Até a missão soviética Luna 3 em 1959, desconhecíamos como era este outro lado. Devido ao pioneirismo os nomes russos ficaram comuns nas formações do lado escuro, como por exemplo, o Mare Moscoviense. Este lado se mostrou muito diferente do lado visível: as imagens mostraram um relevo totalmente diverso dos vastos mares do lado visível, o vulcanismo de basalto ficou restrito a poucos lugares e pequenas regiões no lado escuro da Lua, que tem a crosta dominada por regiões montanhosas. Um mundo totalmente diferente daquele que é visto da Terra.
Claro que a causa da assimetria entre o lado escuro e o lado visível é um interessante mistério científico.
Para os céticos de plantão que negam a ida do homem à Lua, o satélite LRO (Lunar Reconnaissance Orbiter) lançado em 2009 transmitiu imagens que mostram até os percursos das pegadas que o homem deixou por lá.




Lado oculto







A teoria de consenso entre a maioria dos pesquisadores é de que a Lua se formou a partir do impacto de um proto-planeta com a Terra e os fragmentos dessa pancada que entraram em órbita da Terra acabaram aglutinando-se e formando o nosso satélite. Acredita-se que nessa época a Terra girava 6 vezes mais rápido do que hoje, o que deixava o dia com apenas 4 horas. A Lua estava bem próxima da Terra e as marés eram gigantescas. O efeito das marés causa atrito das águas com o fundo do mar, este atrito gera calor. Então o efeito de causar calor, que acaba dissipado, freia o movimento de rotação da Terra. No início, este efeito era muito mais forte pela proximidade. Com o afastamento da Lua as marés diminuíram e o efeito também diminuiu, mas ainda assim o intervalo do dia terrestre está aumentando de aproximadamente 0,02 segundos por século.
Quando a Lua não era geologicamente morta, havia também marés por lá e estas marés acabaram freando a Lua até a rotação parar completamente (em relação à Terra). O afastamento da Lua se explica pela lei de conservação de energia, o momentum do sistema Terra-Lua tem de ser mantido.
O lado “escuro”, então, não é escuro de fato, ele só está oculto da nossa visão.
Na lua nova ele fica totalmente iluminado e somente na Lua cheia é que fica realmente escuro.

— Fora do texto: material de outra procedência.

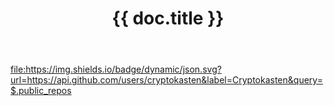#+TITLE: {{ doc.title }}
#+TAGS: {{ doc.tags | join(", ") }}
#+OPTIONS: ^:nil

[[https://github.com/cryptokasten][file:https://img.shields.io/badge/dynamic/json.svg?url=https://api.github.com/users/cryptokasten&label=Cryptokasten&query=$.public_repos]]
[[https://github.com/cryptokasten-note][file:https://img.shields.io/badge/note-green.svg]]


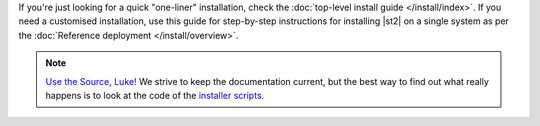 If you're just looking for a quick "one-liner" installation, check the :doc:`top-level install
guide </install/index>`. If you need a customised installation, use this guide for step-by-step
instructions for installing |st2| on a single system as per the
:doc:`Reference deployment </install/overview>`.

.. note:: 

  `Use the Source, Luke! <http://c2.com/cgi/wiki?UseTheSourceLuke>`_ We strive to keep the
  documentation current, but the best way to find out what really happens is to look at the code
  of the `installer scripts
  <https://github.com/StackStorm/st2-packages/tree/master/scripts>`_.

Ok, agora você poderia pensar que vemos aqui da Terra apenas 50% da superfície lunar. Mas na verdade vemos 59%, devido a um efeito chamado Libração. Este balanceio ocorre tanto em longitude como em latitude.
Existem três componentes na Libração lunar:
- A libração em longitude ocorre em função da excentricidade da órbita lunar, o que provoca flutuações de velocidade de translação e, por isso, podemos ver um pouco mais da superfície lunar a leste ou a oeste da posição intermediária.
- A libração em latitude ocorre em função do eixo de rotação da Lua não ser exatamente perpendicular ao eixo da órbita Terra-Lua, o que faz com que os dois polos se inclinem alternadamente para a Terra, possibilitando ver mais um pouco da superfície lunar em torno deles.
- A libração paraláctica se deve à mudança do ponto de observação ao longo do dia, em função do movimento de rotação da Terra (o deslocamento do nosso ponto de observação do nascer ao pôr do sol).
Estas 3 razões são responsáveis pela Libração Ótica.
Existe ainda uma Libração Física, muito pequena, resultante das oscilações da rotação da Lua (a Lua possui rotação considerando um referencial fora da Terra).